- **文档摘录**
......

在网上看了一下有相关的例子,不过没有完整源码,运行还会报错,稍微做修改和优化,修复部分已知错误。
特别提醒:仅供娱乐,请勿当真,双色球属于随机数,线性回归无法预测随机数的哦~~
编译运行环境:Python 3.7x
原版源码如下:(URL暂时无法正常使用了,改用升级版)
#!/usr/bin/python
# -*- coding:UTF-8 -*-
# 导入需要的包
import os
import pandas as pd
import re
from urllib import request
from bs4 import BeautifulSoup
from sklearn import datasets, linear_model
def get_http_content(href):
"""读取网页内容"""
request_headers = {
'User-Agent': 'Mozilla/5.0 (Windows NT 10.0; Win64; x64; rv:81.0) Gecko/20100101 Firefox/81.0'
}
req = request.Request(href, headers = request_headers)
try:
res = request.urlopen(req)
return res.read()
except request.HTTPError as e:
raise e
def get_page_num(url):
"""获取总页数"""
num = 0
content = get_http_content(url)
soup = BeautifulSoup(content, features='lxml')
strong = soup.find('td', colspan='7')
# print(strong)
if strong:
result = strong.get_text().split(' ')
list_num = re.findall("[0-9]{1}", result[1])
for i in range(len(list_num)):
num = num * 10 + int(list_num[i])
return num
else:
return 0
def get_history_lotto(page):
"""按页爬取号码数据"""
url = 'http://kaijiang.zhcw.com/zhcw/html/ssq/list_%d.html'
href = url % page
print('load......', page, href)
content = get_http_content(href)
soup = BeautifulSoup(content, features='lxml')
em_list = soup.find_all('em')
div_list = soup.find_all('td', {'align': 'center'})
n = 0
m = 0
results = []
group = []
text = ''
for div in em_list:
if n == 0:
# 日期
group.append(str(div_list[m+0].get_text()))
# 期数
group.append(str(div_list[m+1].get_text()))
# 号码
lotto = str(div.get_text())
group.append(lotto)
# print(lotto)
n = n + 1
# 每7个号码组成一组
if n == 7:
group.append(text + lotto)
# 将每组结果汇总到结果列表
results.append(group)
group = []
text = ''
n = 0 # 重置计数
m += + 5 # 跳过5列
else:
text += lotto + ','
return results
def get_history_result(out_file):
"""爬取历史数据"""

......

- **数据集内容**

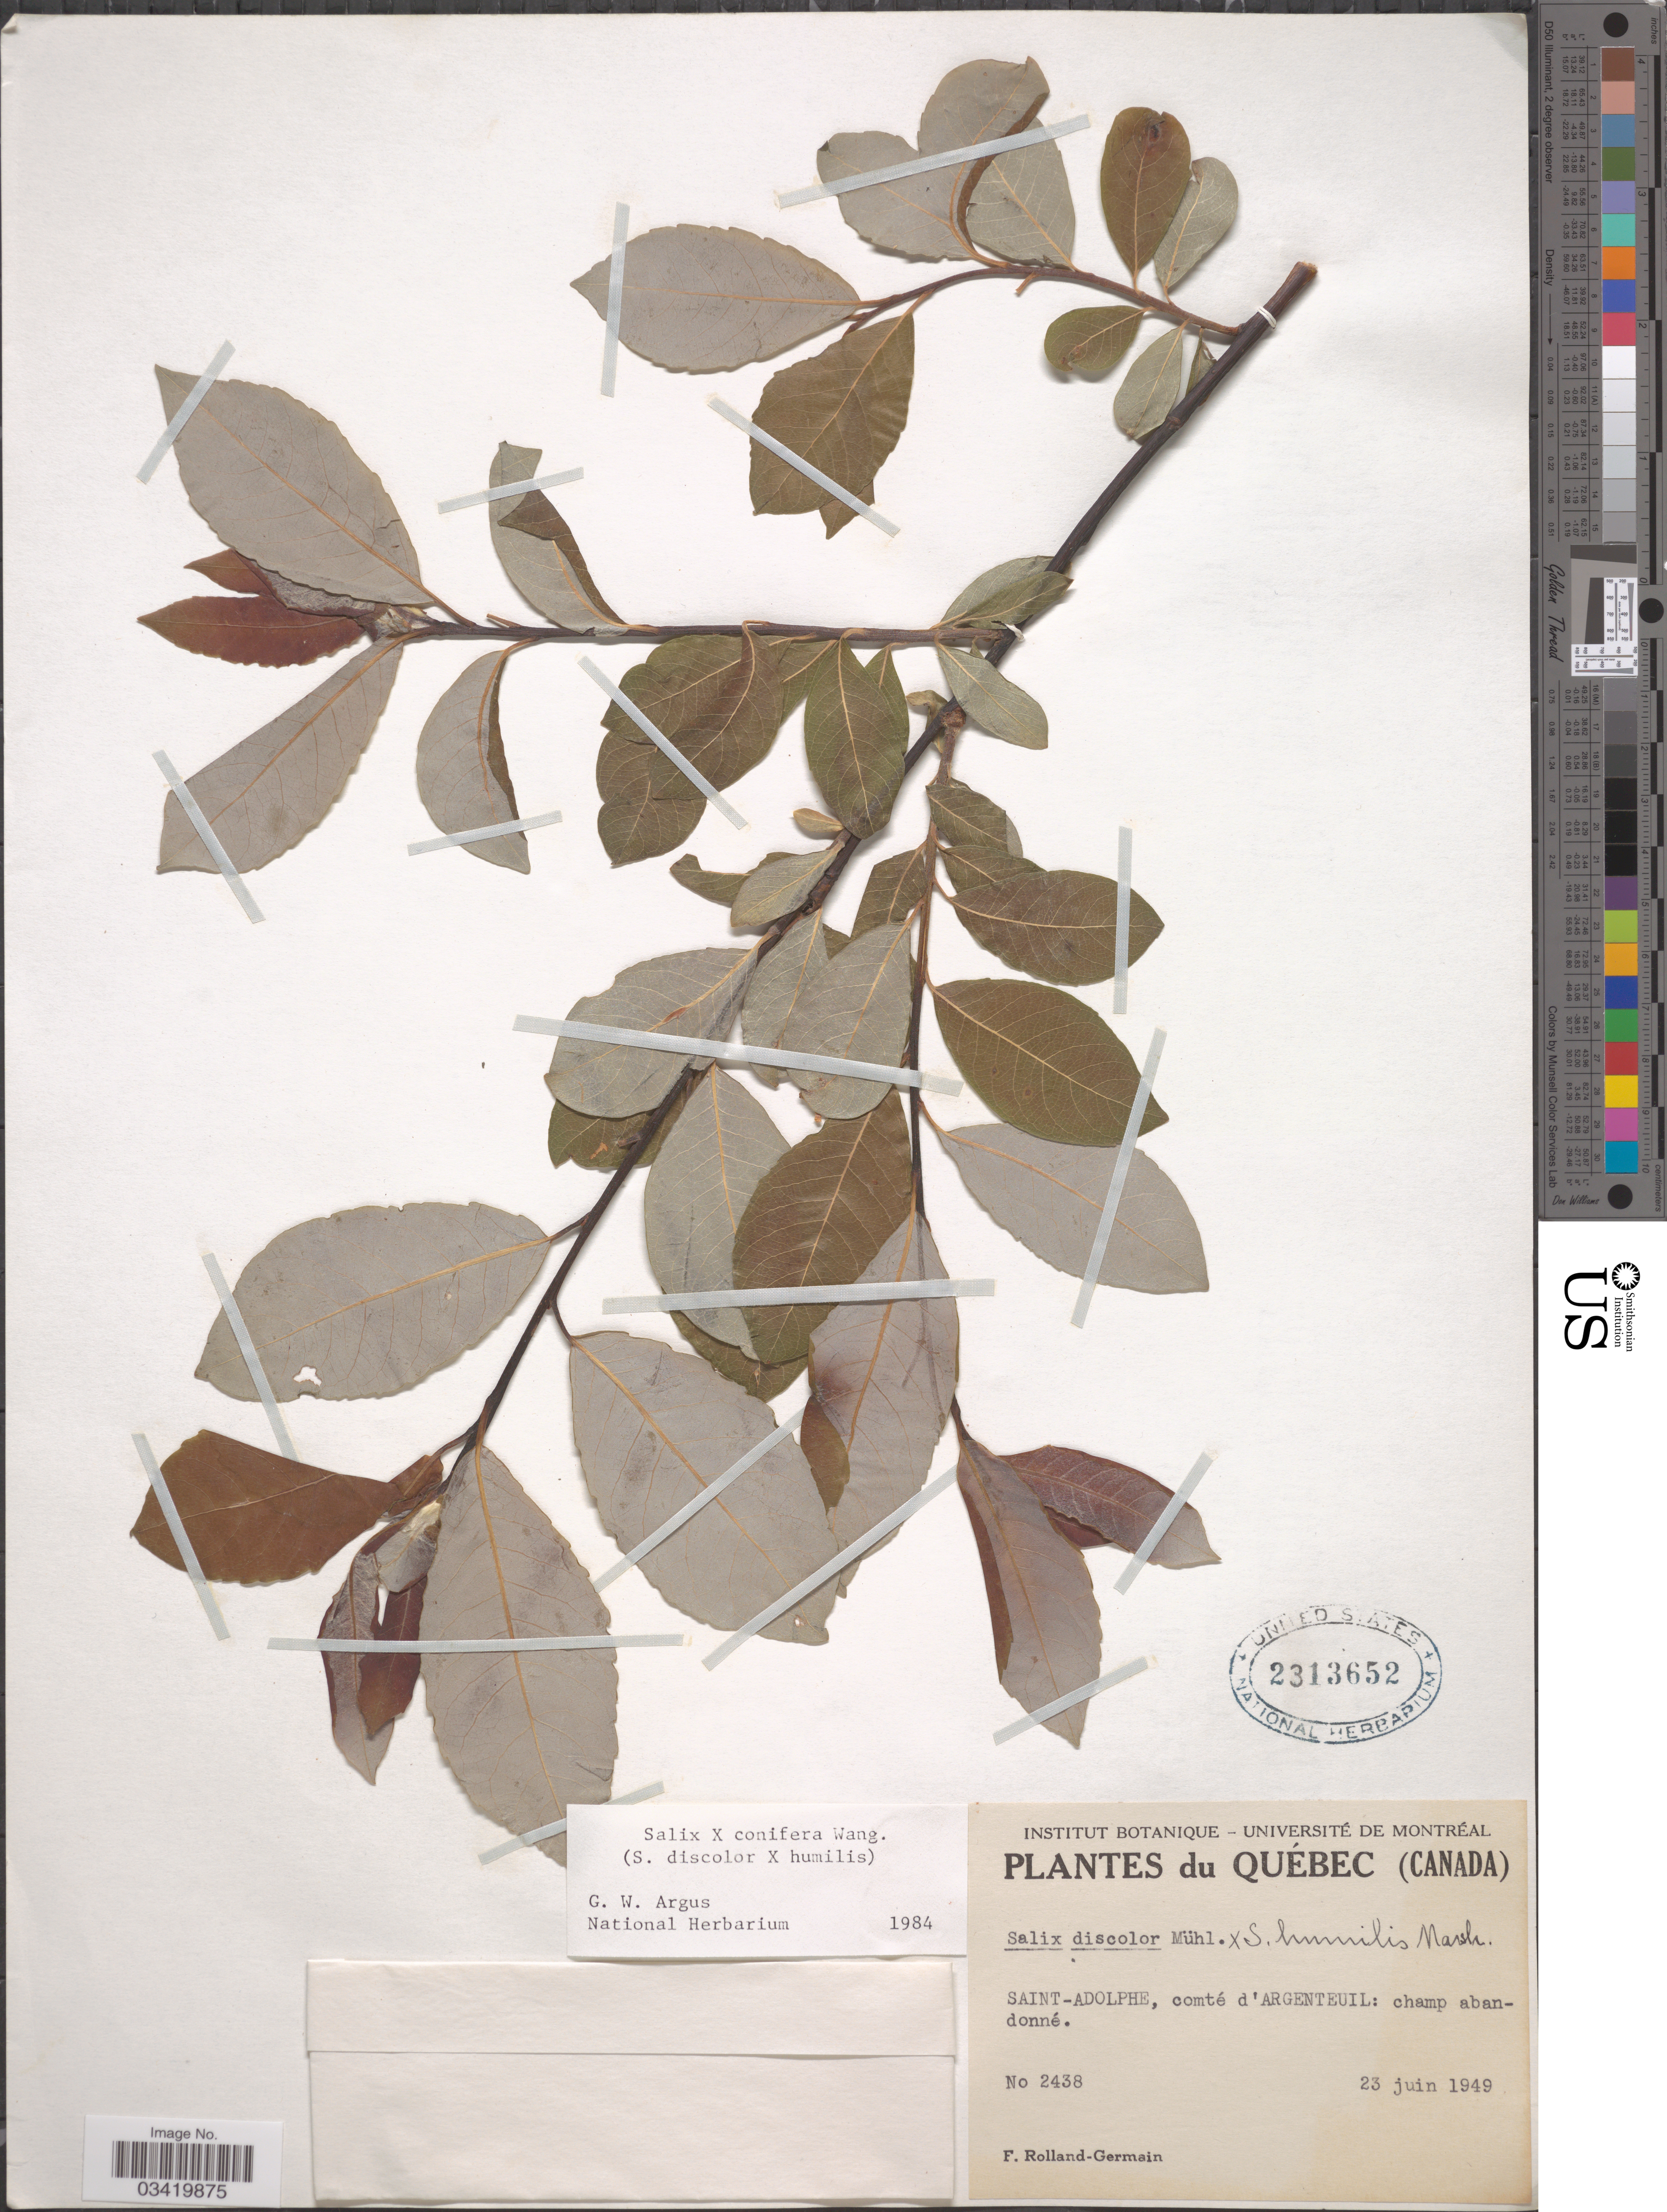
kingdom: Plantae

......

- **任务要求**
1: 文档摘录中给出的编译运行环境是什么?
2: 请将文档摘录中的一段文字一字不改地重录:自含有“strong = soup.find('td', colspan='7')”的词句起,至“10 + int(list_num[i])”止。

- **逐题答案**
1: Python 3.7x

2:
strong = soup.find('td', colspan='7')
# print(strong)
if strong:
result = strong.get_text().split(' ')
list_num = re.findall("[0-9]{1}", result[1])
for i in range(len(list_num)):
num = num * 10 + int(list_num[i])